The third paper “EVE—A Framework for Event Detection” by Iris Adä and Michael Berthold introduces a generic framework for event detection, where events can include outliers, model changes and data drifts. The authors try to unify various existing and foreseen methods for event detection by analyzing their prior assumptions and by providing a common basis for their consideration, consisting of generic types of time slots, measures of similarity between these time slots, and progress mechanisms. To demonstrate the generality of the proposed framework, the authors provide several illustrative examples demonstrating how EVE can fit existing algorithms.
The fourth paper “Detecting and Visualizing the Change in Classification of Customer Profiles based on Transactional Data” by Edward Apeh and Bogdan Gabrys presents the use of the data binning process (based on the number of items purchased) for constructing customer profiles. The authors investigate on the real dataset of purchasing transactions, with multiple transactions per customer, how customer behavior or their profiles may change over time. This is done by learning and monitoring the performance of decision tree ensembles maintained over different window sizes. From the application perspective, visualization and analysis of detected changes allows to better understand customer behavior and how stable it is or how (frequently) it changes over time (class label changes), as well as to identify possible inaccuracies in the original data labeling process.

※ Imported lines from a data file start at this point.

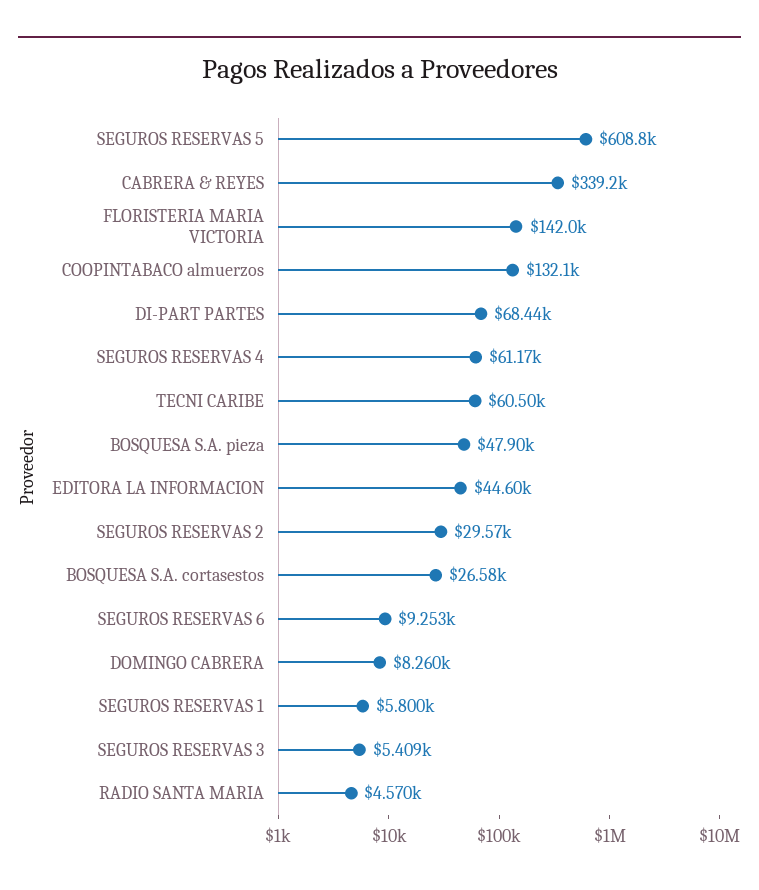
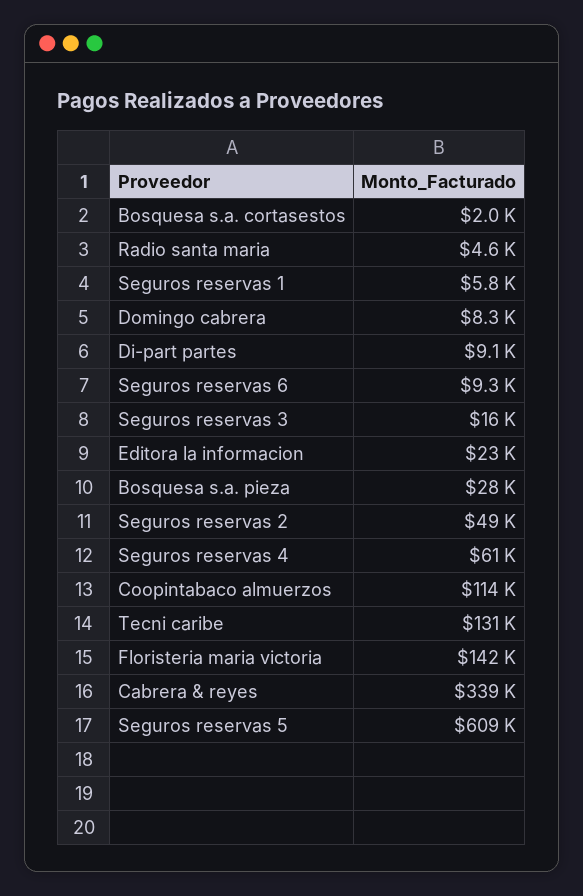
COOPINTABACO almuerzos: 132100 -> 114000
DI-PART PARTES: 68440 -> 9100
TECNI CARIBE: 60500 -> 131000
BOSQUESA S.A. pieza: 47900 -> 28000
EDITORA LA INFORMACION: 44600 -> 23000
SEGUROS RESERVAS 2: 29570 -> 49000
BOSQUESA S.A. cortasestos: 26580 -> 2000
SEGUROS RESERVAS 3: 5409 -> 16000

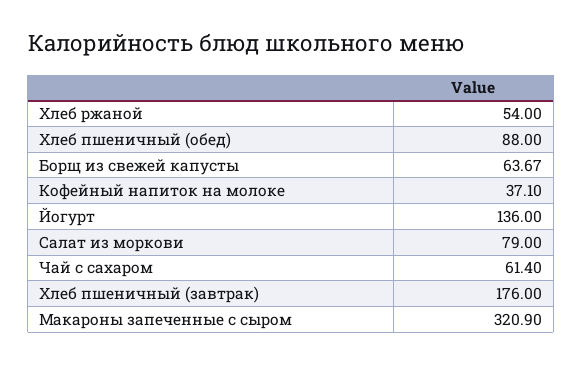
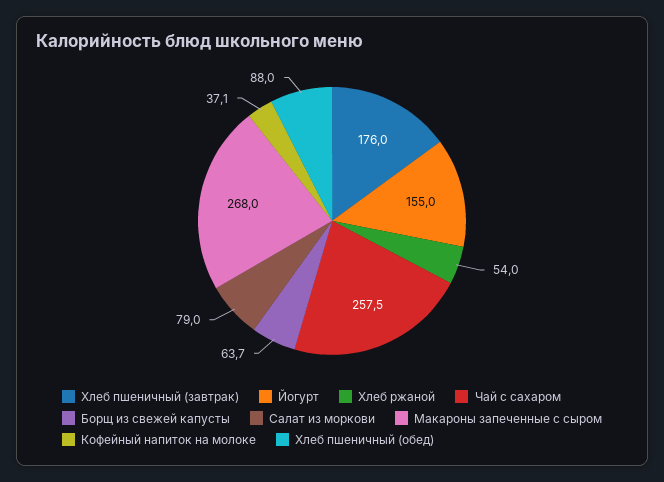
Йогурт: 136 -> 155
Чай с сахаром: 61.4 -> 257.5
Макароны запеченные с сыром: 320.9 -> 268

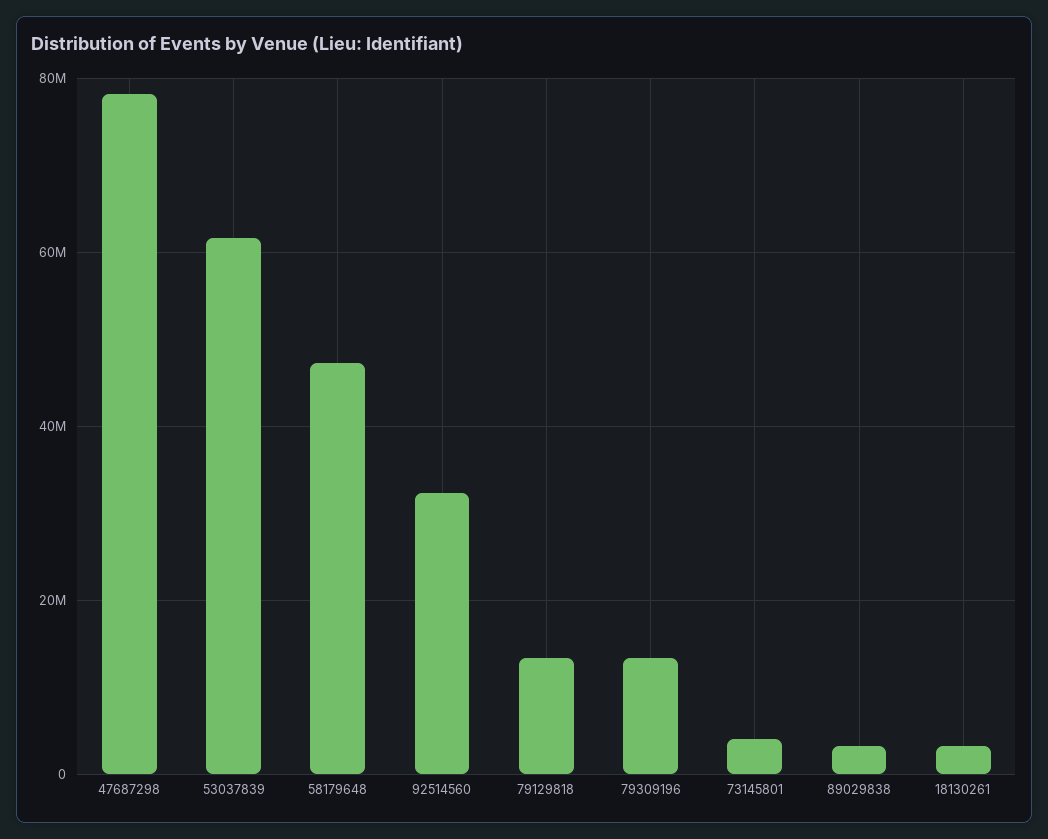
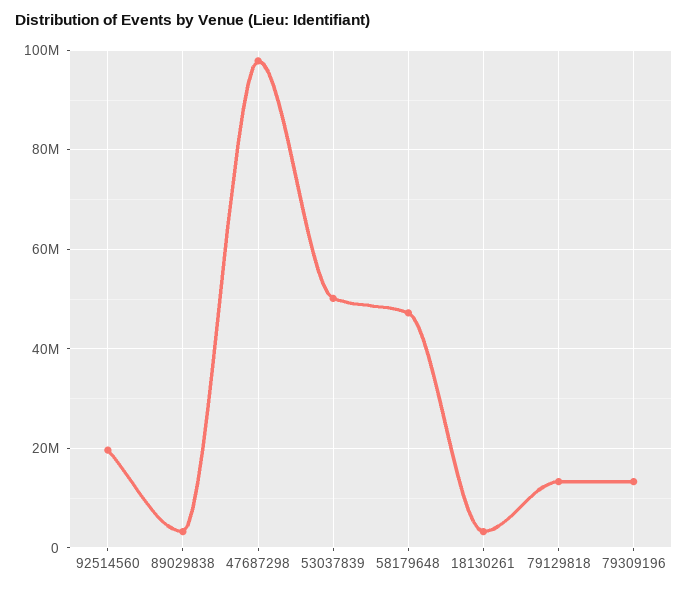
47687298: 78000000 -> 98000000
53037839: 62000000 -> 50000000
92514560: 32000000 -> 20000000
73145801: 4000000 -> none

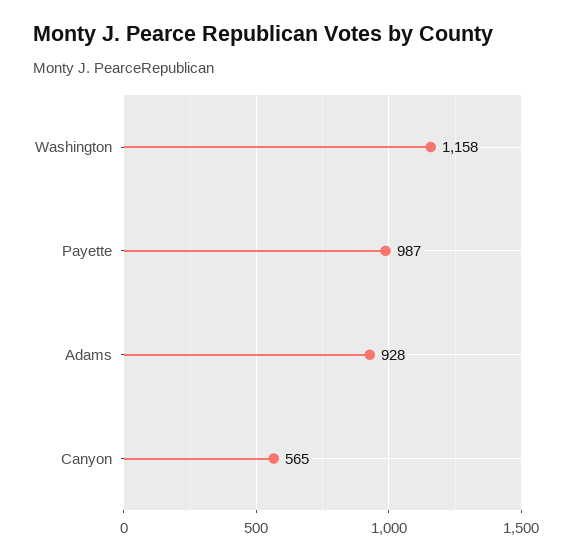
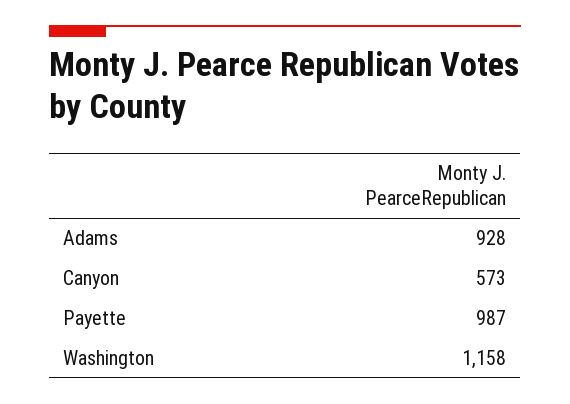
Canyon: 565 -> 573

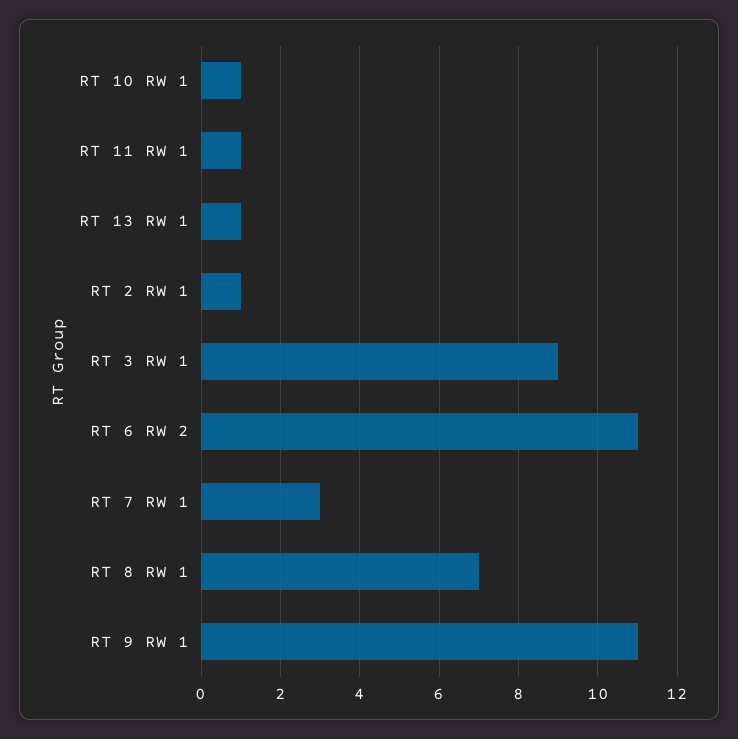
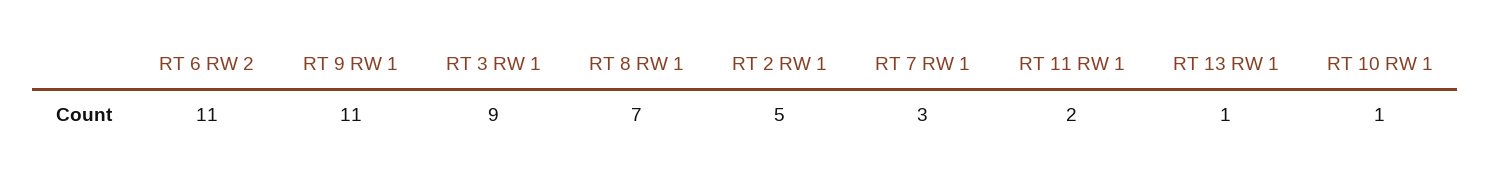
RT 11 RW 1: 1 -> 2
RT 2 RW 1: 1 -> 5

The fifth paper “Real-time Algorithm for Changes Detection in Depth of Anesthesia Signals” by Raquel Sebastião, Margarida M. Silva, Rui Rabiço, João Gama and Teresa Mendonça presents a real-time algorithm for changes detection in depth of anesthesia signals. The algorithm is based on the Page–Hinkley test with a forgetting mechanism (PHT-FM) giving more weight to more recent samples. Experimental evaluation of PHT-FM was performed first offline on historical data collected during general anesthesia, on which the authors studied how to adjust the forgetting mechanism. Then, PH-TFM was embedded in a real-time software and evaluated in the surgery room. The clinician in the operational real-time settings judged the automatically detected changes with PHT-FM as true positives (68 %), false positives (26 %) or false negatives (5 %). These results encourage the authors to suggest the inclusion of the proposed PHT-FM in a real-time decision support system in the clinical practice, since the PHT-FM can effectively alert the clinician for changes in the anesthetic state of the patient, allowing a more prompt action.
First of all we would like to thank all the authors who contributed to the special issue and all the reviewers who helped to shape this issue. We would also like to thank the editorial office of the Evolving Systems journal for their support. The following two funding sources are greatly acknowledged. (1) This research is supported by the Netherlands Organisation for Scientific Research NWO HaCDAIS project. (2) The research leading to these results has received funding from the European Commission within the Marie Curie Indus-try and Academia Partnerships and Pathways (IAPP) programme under Grant Agreement No. 251617.